The present study included 2137 patients who presented with a history of trauma and were on ACAP medication. The mean age of the patients was 82.1 years (Range: 68; 36–104 years; median 83 years) with a male: female of 0.98. Hypertension, congestive heart failure, diabetes mellitus, cerebrovascular accident, and chronic obstructive pulmonary disease were common comorbidities, while cirrhosis and alcohol intake were not frequent in these patients.
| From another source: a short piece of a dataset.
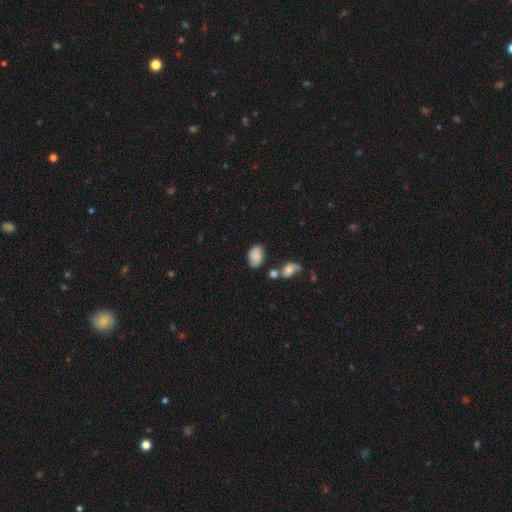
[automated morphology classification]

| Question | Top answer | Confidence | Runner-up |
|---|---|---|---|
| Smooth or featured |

The majority had GCS ≥14; 1705 patients had a GCS of 15. One thousand two hundred and sixteen patients had a length of hospital stay of 1 day, 236 patients had 2 days, 157 patients had 3 days, 281 patients had more than 3 days, and length of hospital stay was not available for 247 patients. The demographic details of age and gender are presented in [Table 1]. [Table 2] shows the details of the comorbidities and risk factors, and [Tables 3 and 4] shows the details of the parameters of age, GCS, heart rate, systolic and diastolic blood pressure, oxygen saturation, and international normalized ratio (INR). The data are skewed and does not follow normal age, GCS, and INR distribution. For initial (tICH) –- the prevalence of tICH was 8.2% (176/2137), the prevalence of neurosurgical intervention was 0.28% (6/2137), the prevalence of reversal agents was 3% (65/2137), and dual therapy or Coumadin therapy made up the majority of tICH 51% (91/176). For dtICH, the prevalence of dtICH was 0.023% (27/1149), the prevalence of neurosurgical intervention was 0.2% (3/1122), – prevalence of reversal agent was 0.5% (7/1282), and only one patient was reversed on Eliquis, and this was a part of a clinical trial. Details of ACAPs are presented in [Table 5].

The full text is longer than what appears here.